Senandung Senja di Peluk Gunung
Langit melukis dirinya dengan warna senja yang mengalir, seolah dewa-dewa telah menumpahkan serbuk api ke cakrawala. Jingga membelai merah, merah merangkul ungu, lalu semuanya larut dalam bayang asap yang mendesir dari dada gunung. Dua puncak menjulang, berdiri dengan gagah seperti raksasa purba yang mengembuskan napas terakhir sebelum lelap.
Di bawahnya, danau membisu, menyimpan pantulan keajaiban di permukaannya yang halus bagai cermin langit. Ombaknya enggan berlari, hanya gemetar halus saat angin menyentuhnya dengan jemari lembut. Cahaya keemasan jatuh dari langit, terpecah di air, membentuk riak warna yang menari-nari, seolah perbincangan rahasia antara surga dan bumi.

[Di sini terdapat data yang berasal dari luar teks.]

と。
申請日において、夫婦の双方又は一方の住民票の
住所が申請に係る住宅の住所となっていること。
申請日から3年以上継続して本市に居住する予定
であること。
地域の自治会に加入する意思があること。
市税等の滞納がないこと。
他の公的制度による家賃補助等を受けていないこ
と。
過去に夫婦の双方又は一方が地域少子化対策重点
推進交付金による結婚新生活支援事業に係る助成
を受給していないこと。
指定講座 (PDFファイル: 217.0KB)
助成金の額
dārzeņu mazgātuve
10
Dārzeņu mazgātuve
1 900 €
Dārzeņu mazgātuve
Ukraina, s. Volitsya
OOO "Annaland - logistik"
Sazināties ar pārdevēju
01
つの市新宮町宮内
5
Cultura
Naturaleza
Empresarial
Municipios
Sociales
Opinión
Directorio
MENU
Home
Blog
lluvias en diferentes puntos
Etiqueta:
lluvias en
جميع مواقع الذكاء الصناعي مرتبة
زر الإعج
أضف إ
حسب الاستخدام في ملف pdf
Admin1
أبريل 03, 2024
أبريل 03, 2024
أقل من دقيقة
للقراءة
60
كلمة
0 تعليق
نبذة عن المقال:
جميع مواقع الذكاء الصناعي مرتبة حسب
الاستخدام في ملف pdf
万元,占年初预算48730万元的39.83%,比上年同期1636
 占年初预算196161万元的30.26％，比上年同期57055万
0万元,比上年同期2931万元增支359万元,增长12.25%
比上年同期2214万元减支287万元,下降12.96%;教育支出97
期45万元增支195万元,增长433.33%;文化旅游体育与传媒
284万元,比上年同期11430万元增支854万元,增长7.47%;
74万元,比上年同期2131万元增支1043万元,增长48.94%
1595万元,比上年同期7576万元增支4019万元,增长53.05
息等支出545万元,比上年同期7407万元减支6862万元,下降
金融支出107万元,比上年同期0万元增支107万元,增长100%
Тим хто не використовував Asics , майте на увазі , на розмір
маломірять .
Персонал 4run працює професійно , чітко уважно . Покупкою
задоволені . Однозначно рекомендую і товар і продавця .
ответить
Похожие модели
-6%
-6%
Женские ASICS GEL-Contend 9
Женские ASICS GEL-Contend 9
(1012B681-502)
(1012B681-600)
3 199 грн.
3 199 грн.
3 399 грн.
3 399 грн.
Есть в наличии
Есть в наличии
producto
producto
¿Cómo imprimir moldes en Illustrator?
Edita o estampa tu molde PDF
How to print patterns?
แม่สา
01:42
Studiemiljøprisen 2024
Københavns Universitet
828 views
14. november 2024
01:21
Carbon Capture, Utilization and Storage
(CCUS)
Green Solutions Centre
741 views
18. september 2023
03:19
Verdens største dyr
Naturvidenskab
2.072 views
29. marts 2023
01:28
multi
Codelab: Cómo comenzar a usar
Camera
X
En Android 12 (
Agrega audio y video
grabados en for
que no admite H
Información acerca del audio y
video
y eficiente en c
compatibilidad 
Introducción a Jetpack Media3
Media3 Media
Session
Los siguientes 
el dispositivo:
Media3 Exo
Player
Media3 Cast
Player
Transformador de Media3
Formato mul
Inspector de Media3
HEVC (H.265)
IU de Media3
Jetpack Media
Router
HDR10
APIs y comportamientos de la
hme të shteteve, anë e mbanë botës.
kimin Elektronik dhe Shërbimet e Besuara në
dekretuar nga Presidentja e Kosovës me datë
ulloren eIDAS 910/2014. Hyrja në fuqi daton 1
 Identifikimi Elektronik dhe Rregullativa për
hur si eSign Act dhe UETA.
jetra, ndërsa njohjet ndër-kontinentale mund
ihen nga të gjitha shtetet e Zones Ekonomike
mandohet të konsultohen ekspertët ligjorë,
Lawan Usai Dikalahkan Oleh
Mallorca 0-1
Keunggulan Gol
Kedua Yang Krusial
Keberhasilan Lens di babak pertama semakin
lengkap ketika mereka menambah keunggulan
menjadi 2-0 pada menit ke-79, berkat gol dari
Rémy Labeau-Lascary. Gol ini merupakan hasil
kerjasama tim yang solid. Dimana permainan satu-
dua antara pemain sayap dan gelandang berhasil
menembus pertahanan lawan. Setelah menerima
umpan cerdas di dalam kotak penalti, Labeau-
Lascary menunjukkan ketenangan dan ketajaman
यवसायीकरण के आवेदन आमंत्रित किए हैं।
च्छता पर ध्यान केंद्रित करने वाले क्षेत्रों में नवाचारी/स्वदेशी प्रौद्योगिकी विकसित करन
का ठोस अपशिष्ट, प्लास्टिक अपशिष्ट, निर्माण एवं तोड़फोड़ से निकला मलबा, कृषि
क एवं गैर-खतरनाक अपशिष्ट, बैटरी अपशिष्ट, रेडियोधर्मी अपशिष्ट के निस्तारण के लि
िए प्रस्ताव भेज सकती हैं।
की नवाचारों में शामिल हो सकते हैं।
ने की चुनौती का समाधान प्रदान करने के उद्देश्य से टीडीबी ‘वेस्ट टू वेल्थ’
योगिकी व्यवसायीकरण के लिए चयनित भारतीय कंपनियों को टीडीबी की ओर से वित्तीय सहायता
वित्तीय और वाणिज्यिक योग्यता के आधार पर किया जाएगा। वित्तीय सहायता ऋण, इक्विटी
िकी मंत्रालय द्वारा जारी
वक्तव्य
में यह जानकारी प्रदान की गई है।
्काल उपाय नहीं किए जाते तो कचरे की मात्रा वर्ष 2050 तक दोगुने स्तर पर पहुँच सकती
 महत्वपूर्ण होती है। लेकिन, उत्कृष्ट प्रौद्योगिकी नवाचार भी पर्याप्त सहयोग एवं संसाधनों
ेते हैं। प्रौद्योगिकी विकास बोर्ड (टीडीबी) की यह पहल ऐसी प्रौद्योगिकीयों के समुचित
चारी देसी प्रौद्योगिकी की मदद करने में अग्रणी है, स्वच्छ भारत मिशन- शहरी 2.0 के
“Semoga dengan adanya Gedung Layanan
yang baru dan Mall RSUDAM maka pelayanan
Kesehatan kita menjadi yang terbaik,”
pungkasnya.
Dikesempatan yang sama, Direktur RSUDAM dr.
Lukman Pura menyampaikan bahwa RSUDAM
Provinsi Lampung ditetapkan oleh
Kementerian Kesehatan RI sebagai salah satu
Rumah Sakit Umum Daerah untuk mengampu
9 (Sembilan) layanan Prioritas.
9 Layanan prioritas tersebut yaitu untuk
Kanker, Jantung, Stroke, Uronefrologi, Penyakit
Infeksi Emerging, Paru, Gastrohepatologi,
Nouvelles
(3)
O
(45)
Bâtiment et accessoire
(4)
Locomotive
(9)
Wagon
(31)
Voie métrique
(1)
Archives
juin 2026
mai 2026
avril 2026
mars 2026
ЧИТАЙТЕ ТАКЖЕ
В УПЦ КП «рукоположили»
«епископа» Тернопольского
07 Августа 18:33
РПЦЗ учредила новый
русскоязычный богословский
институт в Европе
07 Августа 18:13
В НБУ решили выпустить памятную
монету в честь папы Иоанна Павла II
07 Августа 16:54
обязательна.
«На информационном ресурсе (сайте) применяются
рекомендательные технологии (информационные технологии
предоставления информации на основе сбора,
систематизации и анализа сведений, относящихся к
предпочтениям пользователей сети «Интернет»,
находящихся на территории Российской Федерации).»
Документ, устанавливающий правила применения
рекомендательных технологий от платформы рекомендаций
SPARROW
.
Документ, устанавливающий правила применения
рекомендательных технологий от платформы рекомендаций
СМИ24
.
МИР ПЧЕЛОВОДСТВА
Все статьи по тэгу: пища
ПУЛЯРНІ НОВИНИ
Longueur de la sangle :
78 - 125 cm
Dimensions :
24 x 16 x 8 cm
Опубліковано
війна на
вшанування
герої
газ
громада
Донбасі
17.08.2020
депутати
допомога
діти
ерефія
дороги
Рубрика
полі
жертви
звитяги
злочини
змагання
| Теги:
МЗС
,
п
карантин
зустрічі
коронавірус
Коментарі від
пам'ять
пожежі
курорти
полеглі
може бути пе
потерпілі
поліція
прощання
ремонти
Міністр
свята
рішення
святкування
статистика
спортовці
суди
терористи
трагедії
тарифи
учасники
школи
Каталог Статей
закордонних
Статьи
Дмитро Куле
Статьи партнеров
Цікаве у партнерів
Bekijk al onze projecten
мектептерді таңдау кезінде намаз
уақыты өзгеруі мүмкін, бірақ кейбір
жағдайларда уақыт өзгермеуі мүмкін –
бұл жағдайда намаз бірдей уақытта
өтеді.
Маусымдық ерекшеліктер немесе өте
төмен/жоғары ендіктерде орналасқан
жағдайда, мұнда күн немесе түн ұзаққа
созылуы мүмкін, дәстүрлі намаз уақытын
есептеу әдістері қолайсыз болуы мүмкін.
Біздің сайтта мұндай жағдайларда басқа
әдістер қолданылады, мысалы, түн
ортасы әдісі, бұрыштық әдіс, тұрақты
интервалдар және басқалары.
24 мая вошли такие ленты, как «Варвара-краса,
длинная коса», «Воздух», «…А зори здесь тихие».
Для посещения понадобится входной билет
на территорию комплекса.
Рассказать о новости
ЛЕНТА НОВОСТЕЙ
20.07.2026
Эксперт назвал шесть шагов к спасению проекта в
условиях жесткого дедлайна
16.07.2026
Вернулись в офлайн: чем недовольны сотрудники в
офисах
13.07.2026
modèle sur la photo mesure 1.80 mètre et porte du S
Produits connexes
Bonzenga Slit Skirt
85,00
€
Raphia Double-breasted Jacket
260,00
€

Dua sosok manusia berdiri di jalan setapak, kaki mereka membumi, tetapi jiwa mereka terbang bersama angin yang melintasi lembah. Mata mereka menatap jauh ke perapian raksasa di kejauhan, merasakan bisikan kuno dari tanah yang tak pernah lelah bernyanyi. Entah doa atau takjub yang mereka hembuskan, tapi angin malam menangkapnya, mengirimkannya ke dalam gelap yang mulai turun perlahan.
Pepohonan palem melambai, berbisik dengan dedaunan hijau yang bertasbih dalam senandungnya sendiri. Di antara bayangan yang memanjang, keheningan mengandung seribu cerita, sebuah nyanyian yang hanya dapat didengar oleh hati yang bersedia mendengar.
Gunung masih mengepul, langit masih menyala, danau masih memantulkan, dan waktu... waktu seolah berhenti, memberi ruang bagi semesta untuk bernapas dalam keagungan yang tak terucapkan.